First off, I would like to begin by saying that this post will be a little different than usual. It is not so much an explanation, a tutorial, or the asserting of an opinion (and you all know what an unopinionated fellow I am), as it is a monologue like discussion. Running through possibilities, tossing out ideas, but it is not likely to present any firm conclusions. So, here we go.
I recently read Donald Knuth's paper on WEB, a literate programming system that he wrote with others for their own use. The paper is listed in the references section. At first glance, literate programming makes perfect sense in academia. Code is not written that is not intended to be published as either a paper or a book. Using literate programming makes the task of doing both easier. As the content of the code changes, the commentary itself is readily changed to match.

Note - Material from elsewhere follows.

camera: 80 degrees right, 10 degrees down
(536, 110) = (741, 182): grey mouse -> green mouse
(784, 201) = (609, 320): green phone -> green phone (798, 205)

The question that comes to mind, though, is whether or not literate programming has potential for the working programmer. In Academia, the real work is generally not the programming. The programming itself is merely a way to try to prove whatever the hypothesis is. It is the equivalent to a test in a physics laboratory. The working programmer is not using his code as a mere test. It is the final product and it has to work. Moreover, it must also be delivered in a reasonable (or, more often, unreasonable) amount of time. In this different atmosphere, does literate programming still have a place? Would it work as well for someone writing code to track truckloads as it does for Knuth when he writes his books? At first glance, it would be easy to say no, but Knuth extols the methodology for reasons that most programmers would find appealing. He intimates the LP makes maintenance easier.
If there is anything the working code monkey would love to see, it is an easier job in maintenance. Most of us have had that experience of looking at a screenful of code and wondering what he (or I) was thinking when this was written. If we are writing down are reasoning with the code, then the questions go away. We may not agree with the reasoning, but at least we would understand the angle from which the problem was hit. Naturally, most people would do as poor a job of maintaining an essay as they would the comments (there are virtually no comments in my production code). As with any methodology, its utility stands on its practitioners, not on its non-practitioners.

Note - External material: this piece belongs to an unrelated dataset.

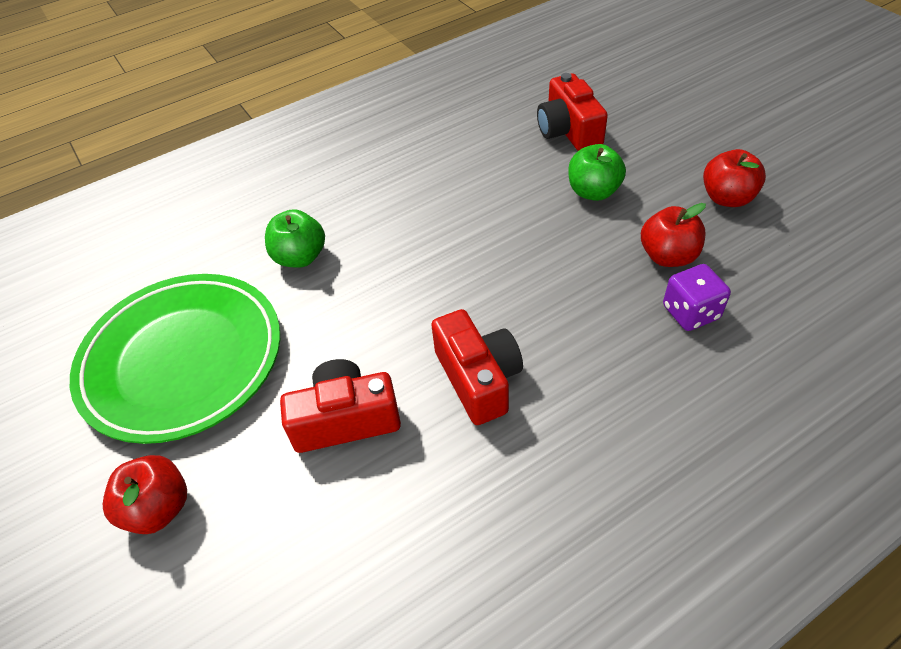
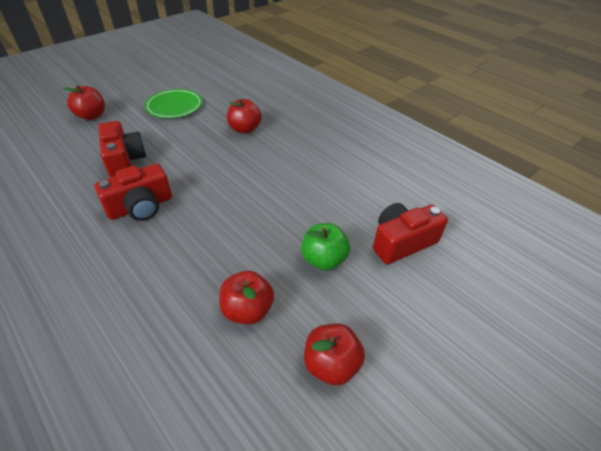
camera: 75 degrees right, 5 degrees down
(182, 360) = (174, 106): green plate -> green plate, size x0.56
(300, 257) = (245, 129): green apple -> red apple
(690, 312) = (182, 323): purple dice -> none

On StackOverflow, several users run down the idea as being outdated or outmoded, being suited to the dark days of when we were limited to two-character variable names. While the utility may be increased under such conditions, they have missed the point. Literate programming is not about writing a lot of comments--it is about writing a book or article on the problem, side by side with the problem's solution. Literate programming is not an idea confined to a specific time. It is not a hack (as intimated). It is a way of looking at programming that turns the whole process on its head. The machine becomes auxiliary, the human audience becomes primary. It may be that this approach does not hold practical utility--but it is not something to be as lightly shoved aside as the idea of starting a completely new and independent piece of software in RPG III.
These rambling thoughts led me to look into some present day tools (even Knuth's own WEB has been superseded, it seems). The one with the biggest following is noweb, which is language agnostic. My biggest complaint as I fish through the tools I could find, is that they were almost universally using TeX as their typesetting format. Historically speaking, this makes sense. Knuth wrote WEB and TeX and, more specifically, he wrote WEB for TeX. I, however, do not want to compose text in TeX or LaTeX. As I have written before, it is just to cluttering. There are a few out there that rely on something else. I found one that used wiki syntax. At least noweb supports HTML mode which, while still imperfect for composition (as an interchange and basic display format, it is excellent), is at least usable.

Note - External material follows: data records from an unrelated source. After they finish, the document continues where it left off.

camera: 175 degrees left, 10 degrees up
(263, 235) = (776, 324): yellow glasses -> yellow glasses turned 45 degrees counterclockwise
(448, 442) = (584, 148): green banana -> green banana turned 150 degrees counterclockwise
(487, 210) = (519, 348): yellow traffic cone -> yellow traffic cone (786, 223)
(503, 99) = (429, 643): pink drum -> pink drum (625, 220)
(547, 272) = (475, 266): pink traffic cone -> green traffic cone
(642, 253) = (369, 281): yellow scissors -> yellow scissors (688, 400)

Any value that LP has will largely rest on the fact that it forces the programmer to think a little bit more about what he is doing as he is doing it. In this way, it is not unlike Haskell's type system (which also makes it unsurprising that the Haskell community is one of the more vibrant outposts for LP).
A lot of questions still remain. Most LP tools are usable for standard write-compile-test cycles. For languages like Lisp, a separate tool would have to be created (not that a lot of weekend warrior projects do not already exist). On StackOverflow, a few users expressed concern for how you would use LP in a collaborative environment. Personally, I would suspect that it would work similar to the way that most technical writing team works: divide and conquer. Distributed source control systems like git or darcs make this even easier.
So what is it then? Academian pipe dream or underused tool? There is only one way to find out. Try it.